◆ Document excerpt ◆
□ □ □ □ □

Thyroid Cancer Further Information

If you’re looking for quality thyroid cancer information, you may be tempted to go to the Internet for answers. While there are many excellent websites available to educate the public on thyroid cancer, not all thyroid cancer information sites are accurate, and it’s important to base your decisions and concerns on information from reputable health information sites.

In addition to finding information online, there are also support groups available that can help you learn more about the potential causes, symptoms and treatments of thyroid cancer.

If you or a loved one have recently been diagnosed with thyroid cancer, some of the best ways to educate yourself about the disease include:

  • Asking your doctor for a referral to a thyroid cancer specialist, who may be able to answer your most specific questions about the disease
  • Reaching out to support groups for survivors of (and patients with) thyroid cancer
  • Reading more about the disease in medical publications
  • Surfing the Internet to learn more
  • Talking to your doctor about symptoms, treatment plans and your prognosis.

However, as you’re no doubt aware, all online health information sites are not created equal, and no website can replace a trained and professional healthcare provider. In the same vein, many thyroid cancer patients find that gathering information online is not as useful as talking to a person (or group of people) who have survived a thyroid cancer diagnosis.

□ □ □ □ □

◆ Provided records ◆
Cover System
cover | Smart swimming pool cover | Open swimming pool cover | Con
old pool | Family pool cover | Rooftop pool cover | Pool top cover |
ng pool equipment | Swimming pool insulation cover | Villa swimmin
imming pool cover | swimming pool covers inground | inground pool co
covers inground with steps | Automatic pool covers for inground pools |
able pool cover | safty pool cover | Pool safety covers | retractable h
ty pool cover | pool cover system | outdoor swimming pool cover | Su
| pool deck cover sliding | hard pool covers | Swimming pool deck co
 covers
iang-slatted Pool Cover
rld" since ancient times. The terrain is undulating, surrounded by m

□ □ □ □ □

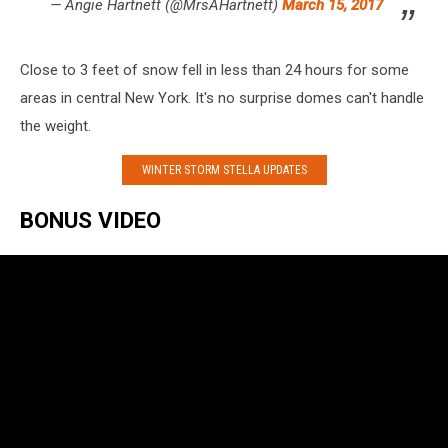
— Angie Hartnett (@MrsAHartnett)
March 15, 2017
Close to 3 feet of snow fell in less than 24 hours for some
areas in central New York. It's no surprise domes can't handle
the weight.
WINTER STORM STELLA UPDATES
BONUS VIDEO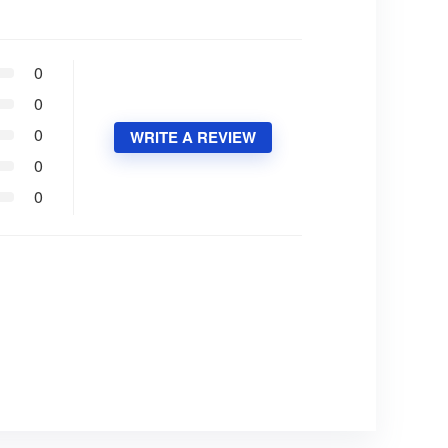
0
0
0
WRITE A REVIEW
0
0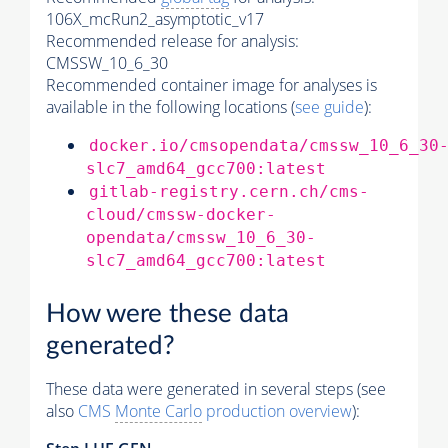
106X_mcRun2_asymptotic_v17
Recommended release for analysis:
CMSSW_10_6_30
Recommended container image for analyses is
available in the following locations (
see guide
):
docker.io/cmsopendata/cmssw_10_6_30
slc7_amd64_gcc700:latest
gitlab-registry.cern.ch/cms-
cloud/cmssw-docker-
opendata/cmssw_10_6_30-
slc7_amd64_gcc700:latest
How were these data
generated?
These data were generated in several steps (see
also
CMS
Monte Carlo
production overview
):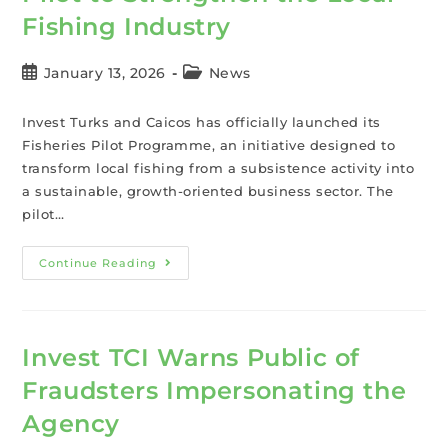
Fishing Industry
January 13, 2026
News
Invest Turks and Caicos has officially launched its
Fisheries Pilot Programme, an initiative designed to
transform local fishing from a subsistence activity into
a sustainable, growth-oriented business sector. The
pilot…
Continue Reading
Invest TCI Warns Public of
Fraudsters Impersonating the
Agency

□ □ □ □ □

◆ Directions ◆
Answer these questions from the thyroid cancer information text:
(a) Besides finding information online, what does the text say can help you learn about the causes, symptoms and treatments of thyroid cancer?
(b) Who may be able to answer your most specific questions about the disease?
(c) What does the text say no website can replace?

◆ Result ◆
(a) Support groups.
(b) A thyroid cancer specialist, whom your doctor can refer you to.
(c) A trained and professional healthcare provider.